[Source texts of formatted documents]
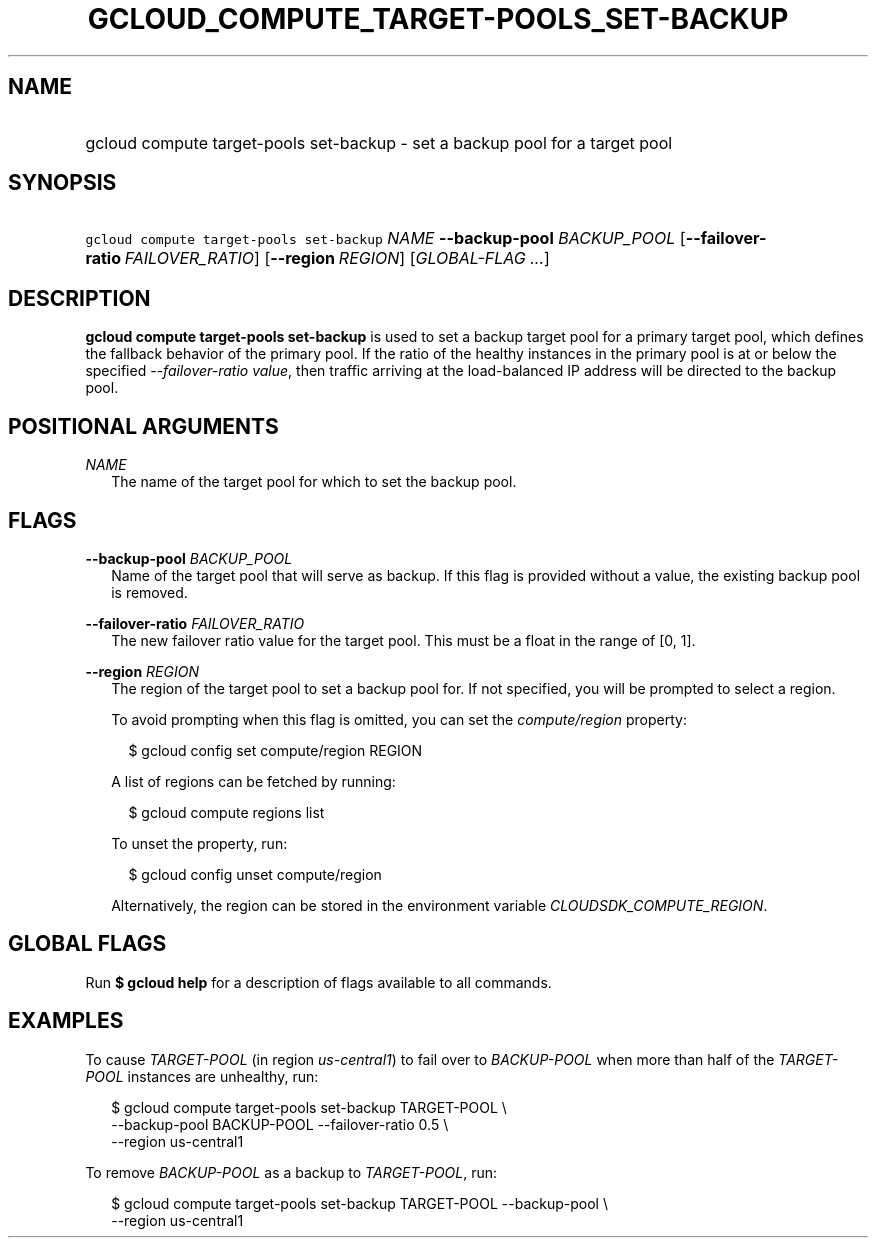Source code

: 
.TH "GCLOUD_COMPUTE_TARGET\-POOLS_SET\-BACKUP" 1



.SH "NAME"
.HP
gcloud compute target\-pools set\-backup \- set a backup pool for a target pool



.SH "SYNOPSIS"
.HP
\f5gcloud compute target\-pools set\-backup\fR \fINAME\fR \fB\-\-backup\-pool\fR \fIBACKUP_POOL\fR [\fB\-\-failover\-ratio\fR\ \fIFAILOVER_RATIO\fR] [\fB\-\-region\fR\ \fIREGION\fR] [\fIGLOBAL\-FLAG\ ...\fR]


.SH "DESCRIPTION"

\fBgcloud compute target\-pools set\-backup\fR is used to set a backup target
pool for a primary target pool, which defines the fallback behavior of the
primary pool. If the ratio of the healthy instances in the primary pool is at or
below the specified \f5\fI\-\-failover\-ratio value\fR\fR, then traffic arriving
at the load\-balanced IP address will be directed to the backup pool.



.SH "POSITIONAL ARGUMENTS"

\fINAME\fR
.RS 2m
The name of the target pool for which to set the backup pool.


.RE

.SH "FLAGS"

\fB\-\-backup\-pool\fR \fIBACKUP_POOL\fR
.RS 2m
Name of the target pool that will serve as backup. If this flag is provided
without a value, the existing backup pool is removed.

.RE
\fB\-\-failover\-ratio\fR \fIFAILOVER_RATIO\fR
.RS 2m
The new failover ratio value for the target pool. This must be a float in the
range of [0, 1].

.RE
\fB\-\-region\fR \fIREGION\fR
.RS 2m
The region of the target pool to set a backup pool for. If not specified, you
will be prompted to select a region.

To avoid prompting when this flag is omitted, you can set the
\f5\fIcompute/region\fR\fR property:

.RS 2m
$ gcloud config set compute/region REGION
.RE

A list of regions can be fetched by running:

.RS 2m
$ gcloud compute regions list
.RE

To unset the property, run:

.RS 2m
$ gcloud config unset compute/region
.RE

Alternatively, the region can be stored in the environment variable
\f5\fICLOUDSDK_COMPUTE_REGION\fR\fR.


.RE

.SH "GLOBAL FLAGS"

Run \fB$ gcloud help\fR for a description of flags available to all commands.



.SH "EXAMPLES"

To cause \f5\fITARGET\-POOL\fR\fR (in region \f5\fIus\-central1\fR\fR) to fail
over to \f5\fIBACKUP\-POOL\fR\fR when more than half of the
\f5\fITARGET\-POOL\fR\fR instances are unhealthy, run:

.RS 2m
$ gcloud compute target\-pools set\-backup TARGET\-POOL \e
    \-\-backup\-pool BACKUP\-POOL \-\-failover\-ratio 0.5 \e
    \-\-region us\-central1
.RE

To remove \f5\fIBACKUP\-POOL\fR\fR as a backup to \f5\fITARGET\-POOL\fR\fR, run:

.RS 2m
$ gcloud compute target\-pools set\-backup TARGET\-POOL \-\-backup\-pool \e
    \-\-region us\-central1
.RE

Task goal -
Only a number is wanted here: how many lines in the entries contain the word "primary"?

Result of the exercise -
2